The model is well-supported by literature evidence with multiple references for most activities and causal connections:

  • Cytidine deaminase (Cda) function is supported by PMID:7923172, demonstrating that this enzyme can deaminate 2'-deoxycytidine
  • The role of Upp1/Upp2 (uridine phosphorylases) in nucleoside metabolism is supported by PMID:12849978, which specifically identified UPP2 as a novel uridine phosphorylase with broad substrate specificity
  • The overall pathway structure is supported by references including PMID:7744869, PMID:5472365, and PMID:6301357

Evaluation

Strengths

  1. Biological Accuracy: The model correctly represents the dCMP catabolic pathway with appropriate enzymes and their activities. The UniProt entries for human cytidine deaminase (P32320) and uridine phosphorylase 2 (O95045) confirm that the activities and substrates represented in the model are accurate.

  2. Pathway Completeness: The model captures the complete catabolic pathway from dCMP to final breakdown products, with each step represented by the appropriate enzyme activity.

  3. Evidence and References: The model incorporates appropriate literature evidence for each assertion, with multiple references provided for key activities and causal connections.

  4. Correct Causal Relationships: The causal connections use the appropriate predicate (RO:0002413 "provides input for") to show metabolic flow through the pathway.

  5. Proper Cellular Context: All activities are correctly localized to the cytosol, which is the appropriate cellular compartment for these enzymes.

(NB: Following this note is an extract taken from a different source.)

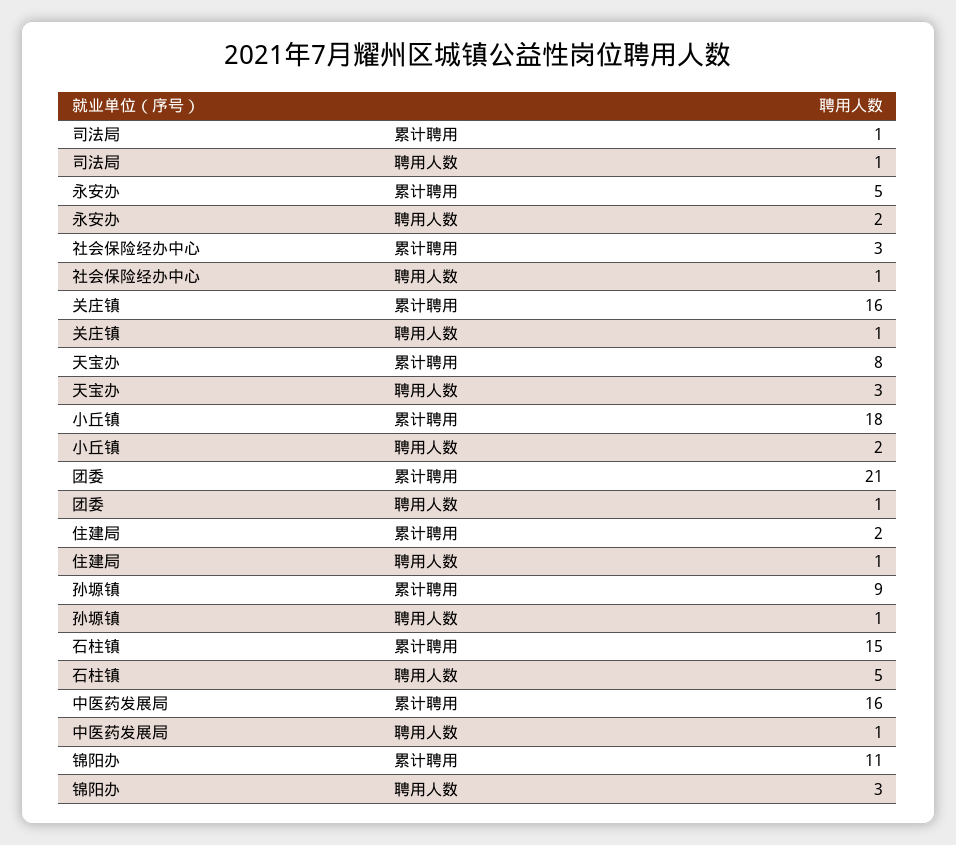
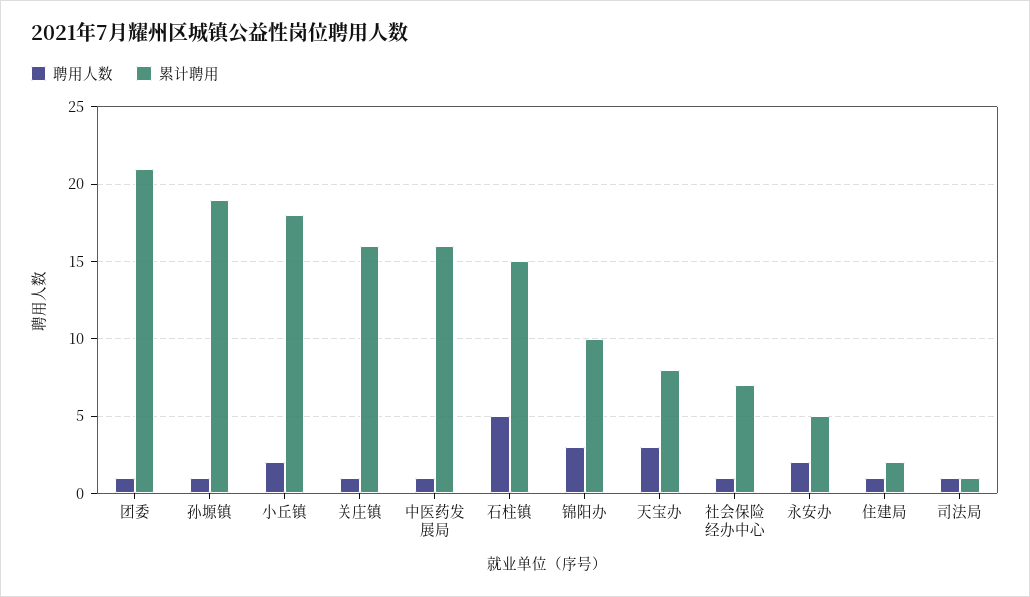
累计聘用, 社会保险经办中心: 3 -> 7
累计聘用, 孙塬镇: 9 -> 19
累计聘用, 锦阳办: 11 -> 10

  6. Parallel Pathways: The model correctly represents alternative paths in the pathway, showing that both Upp1 and Upp2 can act on the product of Cda, with both ultimately feeding into Dpyd.

Minor Issues

  1. Part_of Annotations: All molecular activities are annotated as part of the dCMP catabolic process (GO:0006249), which is appropriate. However, Upb1 does not have this annotation, which would be expected for consistency.

  2. Input/Output Specification: While Cda has an explicit has_input annotation for 2'-deoxycytidine (CHEBI:15698), the inputs and outputs for other enzymes in the pathway are not explicitly stated, though they can be inferred from the causal connections and the known activities of the enzymes.

Recommendations

Overall, this is a well-constructed GO-CAM model that accurately represents the dCMP catabolic pathway in mouse. My recommendations for minor improvements include:

  1. Add a part_of annotation to Upb1 to indicate it is part of the dCMP catabolic process (GO:0006249), consistent with other enzymes in the pathway.

  2. Consider adding explicit has_input and has_output annotations for each enzyme to make the metabolic flow more transparent, though this is not strictly necessary as the enzyme activities and causal connections already imply these relationships.

  3. The model appropriately uses orthology evidence in some cases (ECO:0000266), which is suitable when direct evidence for mouse proteins is limited. This approach is consistent with GO-CAM best practices.

Conclusion

The GO-CAM model for the dCMP catabolic process in mouse (gomodel:5fadbcf000002236) is biologically accurate, well-supported by evidence, and properly structured according to GO-CAM best practices. The model provides a clear representation of the metabolic pathway and the causal relationships between the enzymatic activities involved. It effectively combines experimental evidence from multiple sources to build a comprehensive representation of this biological process.